In fact, take the origjinal motor out anyway (still connected) to check that there isn't a physical resistance stopping the motor turning i.e. can you actually spin the shaft with your fingers (power off)?
 

THX1138

Dec 29, 2020
34
Joined
Dec 29, 2020
Messages
34
The length is barely 64-65mm. I don't see any cb to the top of the cell. Pictures are of the top portion. Could I purchase a type of small switch to attach to the motor with 3 AA's in order to see if the problem lies with motor?
IMG_20220521_103025_3.jpg IMG_20220521_102944_3.jpg
 
Last edited:

THX1138

Dec 29, 2020
34
Joined
Dec 29, 2020
Messages
34
The motor's print states:
JSK-2805A-18162V
D/V7.4 200618-06
MADE IN INDIA ++
 

CircutScoper

Mar 29, 2022
300
Joined
Mar 29, 2022
Messages
300
...I have tried to charge it several times and it stills behaves the same way. The problem is that I can power it on and then it shuts down after 5 seconds...

Do you have to recharge it before each 5 second running? If so then the problem is very likely (a) defective battery(s).
 

THX1138

Dec 29, 2020
34
Joined
Dec 29, 2020
Messages
34
No. The device does not to be recharged. I don't have a twin output variable PSU so I think I'll replace the motor as stated previously by kellys_eye. I'm just not sure what kind of motor I should get.
 

CircutScoper

Mar 29, 2022
300
Joined
Mar 29, 2022
Messages
300
No. The device does not to be recharged. I don't have a twin output variable PSU so I think I'll replace the motor as stated previously by kellys_eye. I'm just not sure what kind of motor I should get.

So the shaver works, but only for 5 seconds per button push? How long do you have to wait between pushes before it will start again for another 5 seconds of operation?

In any event, it doesn't sound like a defective motor problem to me.
 

CircutScoper

Mar 29, 2022
300
Joined
Mar 29, 2022
Messages
300
...Each battery has a voltage of 4.2V and I found no voltage drop when the device was on...
View attachment 55208

Are you saying that the total battery voltage remains a rock-steady 4.2 + 4.2 = 8.4V even while the motor is running? If so, that's amazing -- and very unlikely. It should drop at least a little.
 

THX1138

Dec 29, 2020
34
Joined
Dec 29, 2020
Messages
34
So the shaver works, but only for 5 seconds per button push? How long do you have to wait between pushes before it will start again for another 5 seconds of operation?

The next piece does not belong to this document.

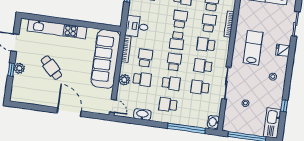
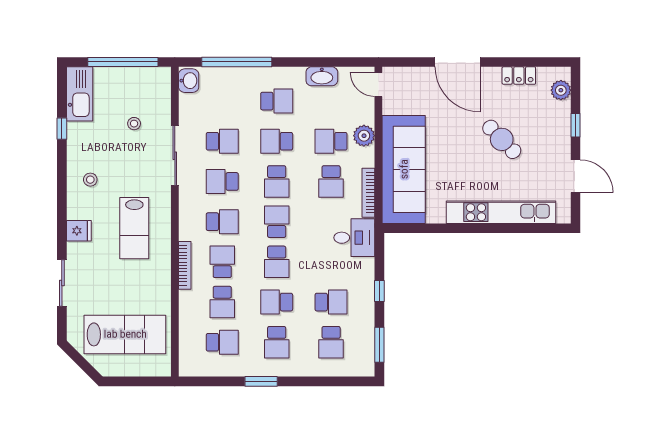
school desk: (209, 23) -> (222, 262), turned 180
school desk: (203, 66) -> (222, 181), turned 180
plant: (19, 68) -> (561, 90), moved
locker: (38, 100) -> (519, 76), added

In any event, it doesn't sound like a defective motor problem to me.
No wait at all.
 

THX1138

Dec 29, 2020
34
Joined
Dec 29, 2020
Messages
34
Are you saying that the total battery voltage remains a rock-steady 4.2 + 4.2 = 8.4V even while the motor is running? If so, that's amazing -- and very unlikely. It should drop at least a little.
The needle vibrates a little so I guess it drops a miniscule of voltage.
 

bertus

Moderator
Nov 8, 2019
3,327
Joined
Nov 8, 2019
Messages
3,327
Hello,

A DMM (Digital Multi Meter) might give you a better resolution than an analog meter.